STEP increases neuronal vulnerability to excitotoxic cell death. A, Hippocampal neurons isolated from embryonic rat pups were transfected with EGFP expression vector and either a STEP expression vector or an empty expression vector (pcDNA). Two days after transfection, cells were stimulated with NMDA (50 μm) for 15 min, and cell viability was quantified 8 h later using Hoechst staining. A total of 326 pcDNA- and 366 STEP-transfected cells were examined.
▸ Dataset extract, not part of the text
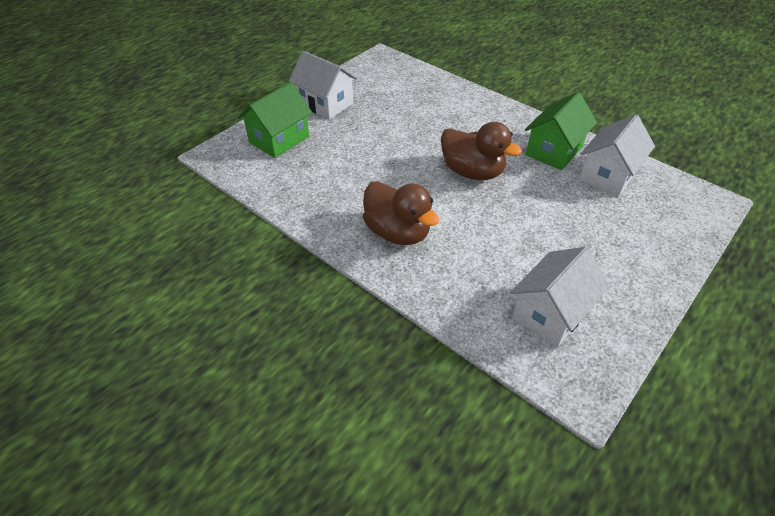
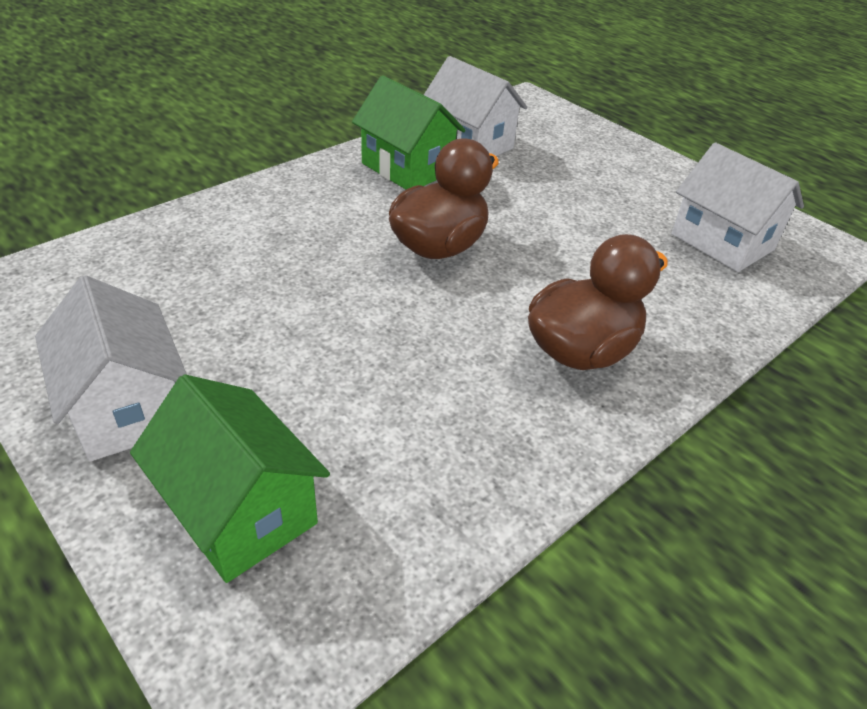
camera: 85 degrees left, 5 degrees down
(325, 104) = (128, 407): white house -> white house turned 75 degrees counterclockwise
Arrows identify representative transfected cells that are dying (condensed nuclei); arrowheads denote healthy cells. Scale bar, 50 μm. B, Quantitation of the percentage of transfected neurons undergoing cell death. Relative to control vector transfection, transfection with STEP increased the toxic effects of NMDA (***p < 0.001, significantly different from control vector transfection). C, STEP attenuates MAPK-dependent gene expression. Neurons were transfected with Gal4-ELK and E1B-luciferase reporter and either the STEP expression vector or empty expression vector (pcDNA). Cells were stimulated (15 min) with NMDA (20 μm) or TPA (1 μm) and lysed 6 h later. Both NMDA and TPA stimulated a significant increase in MAPK-dependent reporter gene expression. STEP overexpression blocked both NMDA- and TPA-mediated gene expression. Pretreatment (30 min) with FK506 (1 μm) blocked the repressive effects of STEP. The values are means ± SEM of quadruplicate determinations and are expressed as fold stimulation normalized to the unstimulated pcDNA control, which was set equal to one. ***p < 0.001, significant difference relative to control buffer treatment.